Brief. Return the listing in full and exactly, but without a single picture.

*** Opening Source material ***

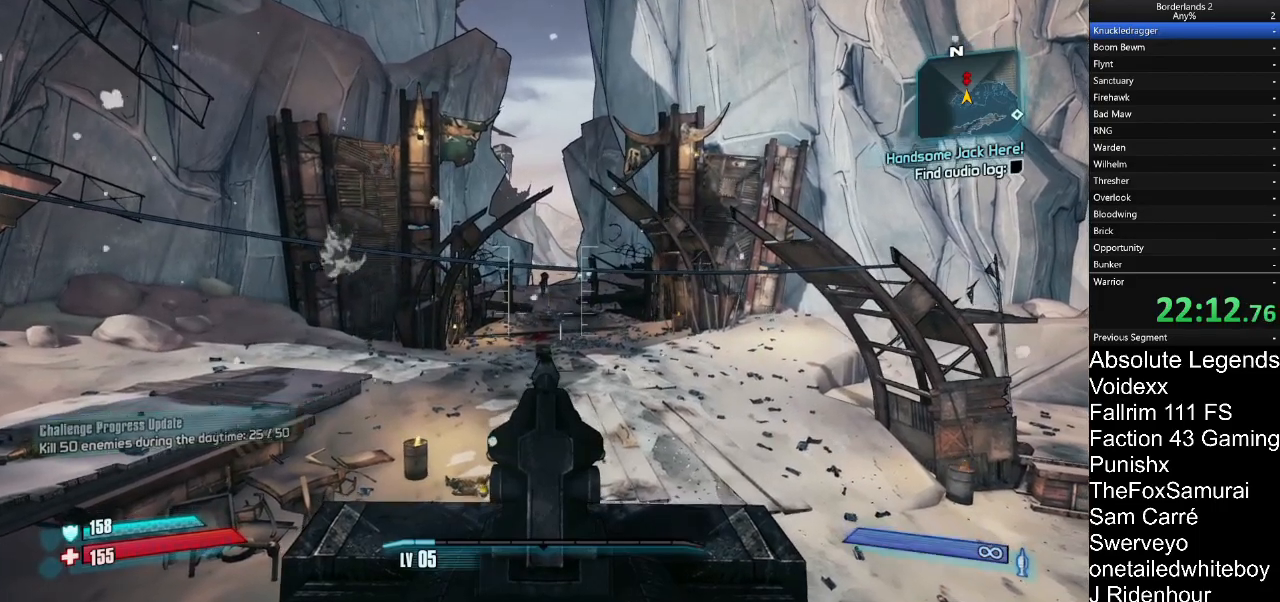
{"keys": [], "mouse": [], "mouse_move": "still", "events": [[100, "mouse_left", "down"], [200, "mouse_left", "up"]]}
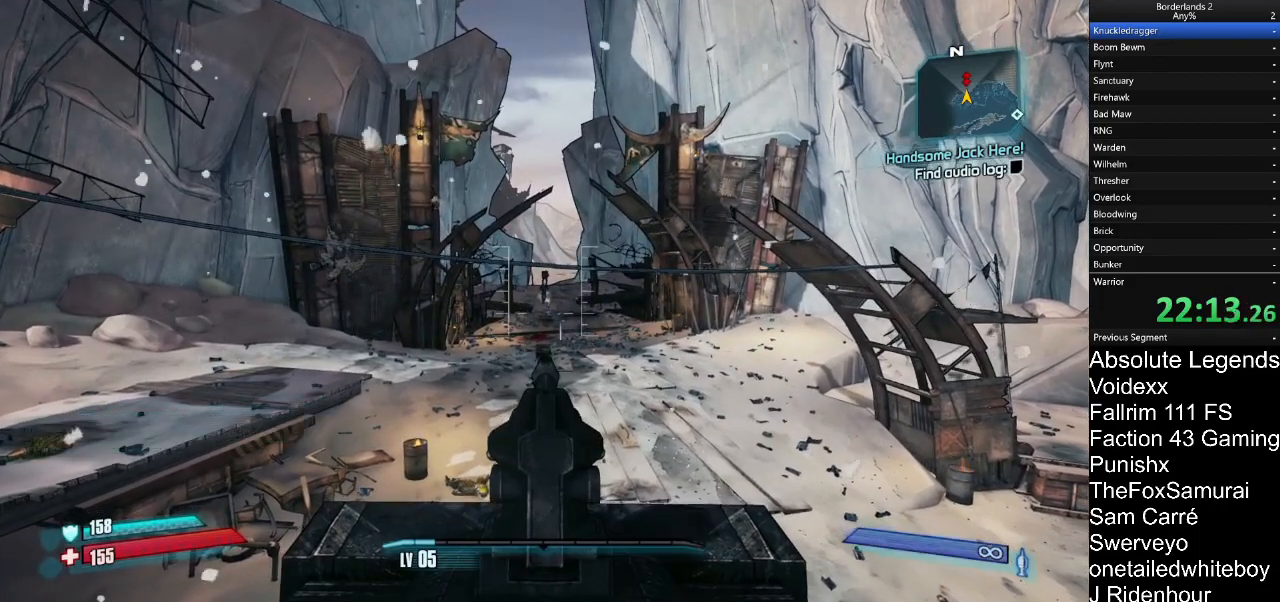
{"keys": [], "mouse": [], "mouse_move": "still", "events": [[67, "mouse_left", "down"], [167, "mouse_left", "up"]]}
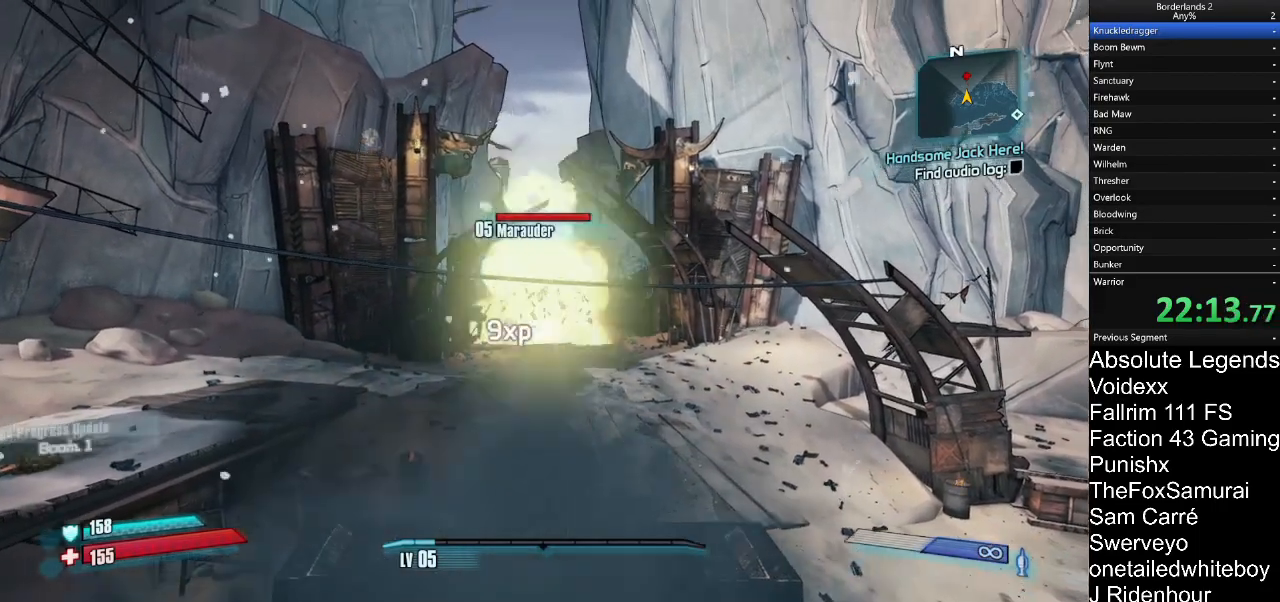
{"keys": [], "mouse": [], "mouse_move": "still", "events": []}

*** Closing Source material ***

Output below.
{"keys": [], "mouse": [], "mouse_move": "still", "events": [[100, "mouse_left", "down"], [200, "mouse_left", "up"]]}
{"keys": [], "mouse": [], "mouse_move": "still", "events": [[67, "mouse_left", "down"], [167, "mouse_left", "up"]]}
{"keys": [], "mouse": [], "mouse_move": "still", "events": []}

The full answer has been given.